# Shrimp with fish



## stackage (Feb 11, 2007)

I was looking to add some shrimp to my 29 gal community tank and was wondering if any of these fish will kill the shrimp:

Gouramis
Swordtails
Platys
Red barb
Tetras
SAEs
Pleco

My LFS told me when they molt the fish will pick at them and kill them. Thanks for any advice.


----------



## YuccaPatrol (Mar 26, 2006)

Yes, your fish will eat your shrimp.

Gouramis love to eat shrimp.

If you are lucky and some adult shrimp survive, very few if any baby shrimp will survive. I have a similar 37 gallon community tank which has red cherry shrimp, ghost shrimp, and filter shrimp living along with a similar compliment of fish. The cherry shrimp adults do not get eaten but reproduction is almost completely unsuccessful.

Fortunately, I have several shrimp-only tanks to provide new shrimp if necessary, so I am not counting on the shrimp in my community tank to produce any new offspring.

You do have a good LFS though to tell you the truth about things.

You can always test the waters with some inexpensive feeder shrimp. You'll at least learn how long a moderate sized freshwater shrimp can survive in your tank.


----------



## stackage (Feb 11, 2007)

For some reason over here all shrimp even amanos are like 5 to 6 bucks a peice so I'm thinking that would be an expensive habbit to try and keep shrimp in there. What about mini crays? Are they pretty much in the same boat with the shrimp or will they fare better?

Another noobish question. I'm about to set up a 10 gal and cant decide between a pair of apistos or a betta. Will the betta munch on shrimp as well?


----------



## Purrbox (Jun 1, 2006)

Depends on the temperment of the Betta. Some will peacefully share their tank with shrimp, while others will immediately start hunting them down.


----------



## 29Bubbles (Oct 11, 2006)

I'd have to say it depends. 

I have red cherry shirmp in almost all my tanks. If you have LOTS of moss they should be ok with shrimp eating fish. The shrimp will learn to come out at night to eat. The fish will still try to eat them throughout the day, but if you have plenty of moss they'll be able to hide, reproduce etc. 

I have shrimp with apistos, kribs, angles, dwarf puffers, rainbows, corys and guppies and they are doing very well. 

But, I gave a dozen shrimp to a friend and he said that his shrimp got eaten rather quickly by cory cats (???) I was suprized, but at the same time I don't think he had as much moss as I do either. 
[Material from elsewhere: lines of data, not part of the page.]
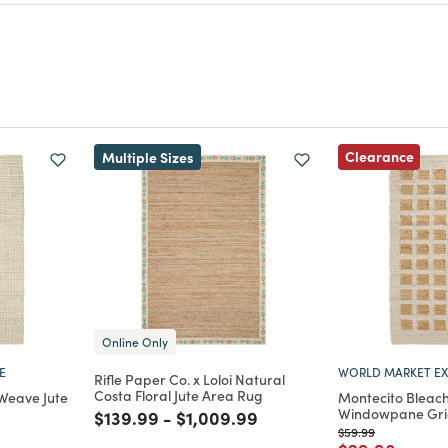
m for a chance to get featured here!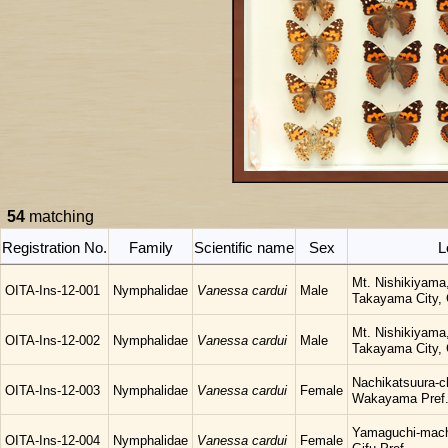
54
matching
Registration No.
Family
Scientific name
Sex
L
Mt. Nishikiyama
OITA-Ins-12-001
Nymphalidae
Vanessa cardui
Male
Takayama City, G
Mt. Nishikiyama
OITA-Ins-12-002
Nymphalidae
Vanessa cardui
Male
Takayama City, G
Nachikatsuura-c
OITA-Ins-12-003
Nymphalidae
Vanessa cardui
Female
Wakayama Pref
Yamaguchi-mach
OITA-Ins-12-004
Nymphalidae
Vanessa cardui
Female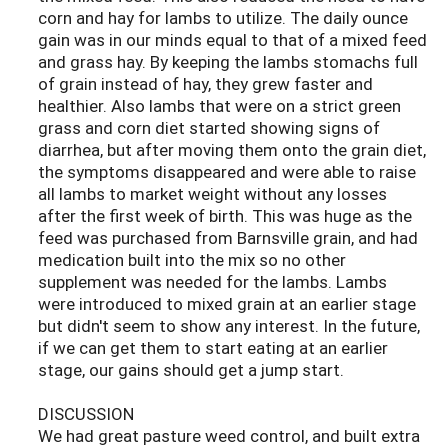
corn and hay for lambs to utilize. The daily ounce
gain was in our minds equal to that of a mixed feed
and grass hay. By keeping the lambs stomachs full
of grain instead of hay, they grew faster and
healthier. Also lambs that were on a strict green
grass and corn diet started showing signs of
diarrhea, but after moving them onto the grain diet,
the symptoms disappeared and were able to raise
all lambs to market weight without any losses
after the first week of birth. This was huge as the
feed was purchased from Barnsville grain, and had
medication built into the mix so no other
supplement was needed for the lambs. Lambs
were introduced to mixed grain at an earlier stage
but didn't seem to show any interest. In the future,
if we can get them to start eating at an earlier
stage, our gains should get a jump start.
DISCUSSION
We had great pasture weed control, and built extra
Dunno if that helps or not....


----------



## Muirner (Jan 9, 2007)

29 - Have your DP's ever showen a temperment twards shrimp? I have shrimp in with my DP right now and she plays nicely.


----------



## 29Bubbles (Oct 11, 2006)

Muirner said:


> 29 - Have your DP's ever showen a temperment twards shrimp? I have shrimp in with my DP right now and she plays nicely.
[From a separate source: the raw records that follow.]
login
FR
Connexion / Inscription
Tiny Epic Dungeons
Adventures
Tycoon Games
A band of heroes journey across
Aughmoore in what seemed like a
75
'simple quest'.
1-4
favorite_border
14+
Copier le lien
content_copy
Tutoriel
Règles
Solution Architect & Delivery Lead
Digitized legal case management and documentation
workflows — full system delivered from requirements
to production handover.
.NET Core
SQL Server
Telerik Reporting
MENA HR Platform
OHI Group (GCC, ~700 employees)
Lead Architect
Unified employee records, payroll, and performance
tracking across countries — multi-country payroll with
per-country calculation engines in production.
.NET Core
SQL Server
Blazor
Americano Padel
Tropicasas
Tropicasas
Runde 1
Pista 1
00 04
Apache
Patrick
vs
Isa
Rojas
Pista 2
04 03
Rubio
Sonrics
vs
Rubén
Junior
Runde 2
They will watch the shrimp, move their eyes around, and that's it. They don't try to eat them at all and I try to feed the DP's live food as often as I can. (I'd like the DP's to spawn sometime but they are not cooperating at all.  ) So, with all the live food, you'ld think they'd at least try a shrimp and see if it's tasty, but they don't seem to have any interst in their little red tank mates.


----------



## Muirner (Jan 9, 2007)

That's what i find my DP doing. The only time she gets close is when a cherry is trying to eat a bloodworm that she wants. This is easily solved by pointing at my DP and then pointing her to the top of the tank where my hand is holding a few more bloodworms. I have managed to get my DP to eat out of my fingers. I havent noticed any agressiveness to the shrimp at all...

(I assume sense you say you want them to breed that you have M&F DP's?)


----------



## Shrimp&Snails (Mar 27, 2006)

If you want to breed dwarf shrimp suitable fishy tankmates are bristle nosed plecs and ottos.....I find ottos a little spazzy though and they do freak out the shrimp with their scooting around sometimes. 
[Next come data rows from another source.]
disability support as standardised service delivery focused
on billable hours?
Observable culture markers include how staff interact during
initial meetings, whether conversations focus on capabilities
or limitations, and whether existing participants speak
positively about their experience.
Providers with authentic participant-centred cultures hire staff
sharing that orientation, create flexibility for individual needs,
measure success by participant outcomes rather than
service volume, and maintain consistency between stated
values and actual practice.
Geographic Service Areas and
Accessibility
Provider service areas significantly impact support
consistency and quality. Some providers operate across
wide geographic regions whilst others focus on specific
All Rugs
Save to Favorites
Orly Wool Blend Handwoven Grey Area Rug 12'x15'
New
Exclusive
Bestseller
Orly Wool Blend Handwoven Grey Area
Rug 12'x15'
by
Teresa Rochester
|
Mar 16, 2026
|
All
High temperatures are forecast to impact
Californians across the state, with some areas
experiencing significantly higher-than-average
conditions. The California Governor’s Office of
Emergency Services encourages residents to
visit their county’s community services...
My tiger shrimp tank is almost becoming overrun with shrimp and shrimplets.....apparently the females are supposed to stop carrying eggs when the maximum amount is reached but 9 out of 10 adult females are berried and the 10th will be berried tomorrow. I don't really want to sell any of them since I have around 8 generations now so I might have to get a fourth tank..... I used to keep a golden apple snail in with them but she was constantly being covered in shrimp and couldn't come out of her shell. :lol:


----------